5) Finally, there are some technical aspects of the cryo-electron tomography that the authors should address. The information provided on the subvolume averaging is minimal, so it is not possible to assess the quality of the data. A few representative tomograms of the actual data would help. Further, the use of CTF correction is not well supported. The authors need to show power spectra without CTF correction to show that there was measurable signal beyond the first zero (for data in Figure 4). At 200 kV, and at about 2 micron defocus, the first zero crossing of the CTF is about 22.5 Å, so the claim of resolution improvement with CTF correction is hard to understand. The actual resolution is probably around 30 Å, notwithstanding the FSC plots, which are especially unreliable for defining resolution in sub-tomogram averages. Nevertheless, the mechanistic conclusions could be drawn even if the data were only at resolutions of 30-40 Å.

All structures, all fits, and a representative tomogram from the raw data have been deposited in the EMDB/PDB.
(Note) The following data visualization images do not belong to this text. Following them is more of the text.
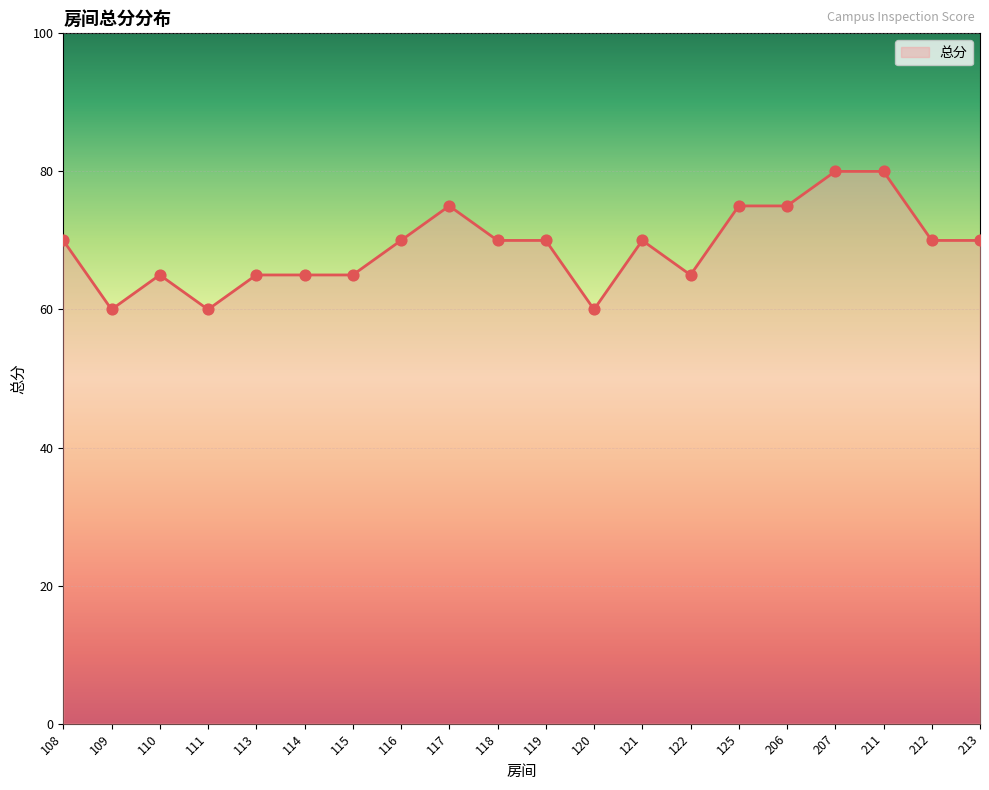

Approximately how many times larger is the value at 119 compared to 118?

1.0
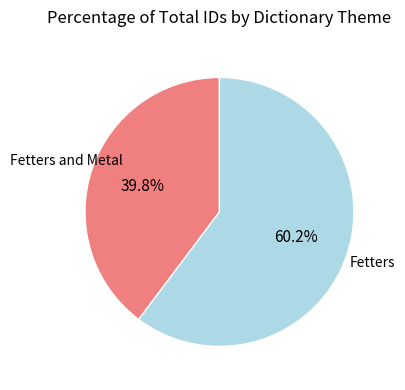

True or false: Fetters accounts for 73% of the total.

False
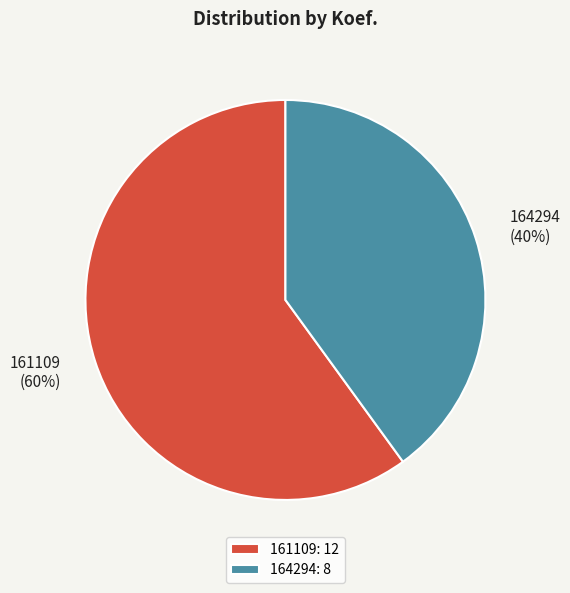

Does any single category account for the majority?

Yes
The range of defocuses described in the data processing section for the close-to-focus data (1.5-2.5 μm) referred to the nominal defocus at data collection, while the measured defocus of the dataset ranged from 2.0-3.2 µm. We apologize for the ambiguity, which has now been corrected.

This places the first node of the mean CTF of the data at approximately 27 Å, meaning that CTF correction is required to obtain a resolution of 20 Å.

We have now added a section to the Methods and a supplementary figure containing a validation of the importance and success of the CTF correction: we took the final reconstruction of the inner coat from CTF corrected and CTF uncorrected data, and compared it to a volume generated from the arrayed crystal structure of the Sec23/24/Sar1 complex. The FSCs between the X-ray structure and the corrected EM structure show positive correlation to a resolution of ∼20 Å, whereas the FSC between the X-ray structure and the uncorrected EM structure shows a phase inversion at approximately 27 Å as expected. This is included in Figure 4–figure supplement 1, which also includes a visualization of the map in comparison with the arrayed crystal structures filtered to the resolution of the reconstruction by multiplication with the FSC.

We note that the resolution of the map has been measured using a “gold standard” approach (the two half datasets have been processed completely independently at all stages, and a low-pass filter was applied at 45 Å during alignment). Further, the mask used for resolution measurement (which can indeed promote an over-estimate of resolution) was cautious: a sphere with a five-pixel Gaussian fall off. We have clarified this in the text.

We have added text to clarify the defocus measurement approach, where we did not make use of the image power spectra.

While we agree with the reviewer that the same conclusions could be drawn had we obtained a lower-resolution structure, we should nevertheless include our best estimate of the correct resolution. For the reasons presented above we have confidence in both the CTF correction and the resolution estimate. Within the revised main text we now use the 0.5 criterion value of 23 Å.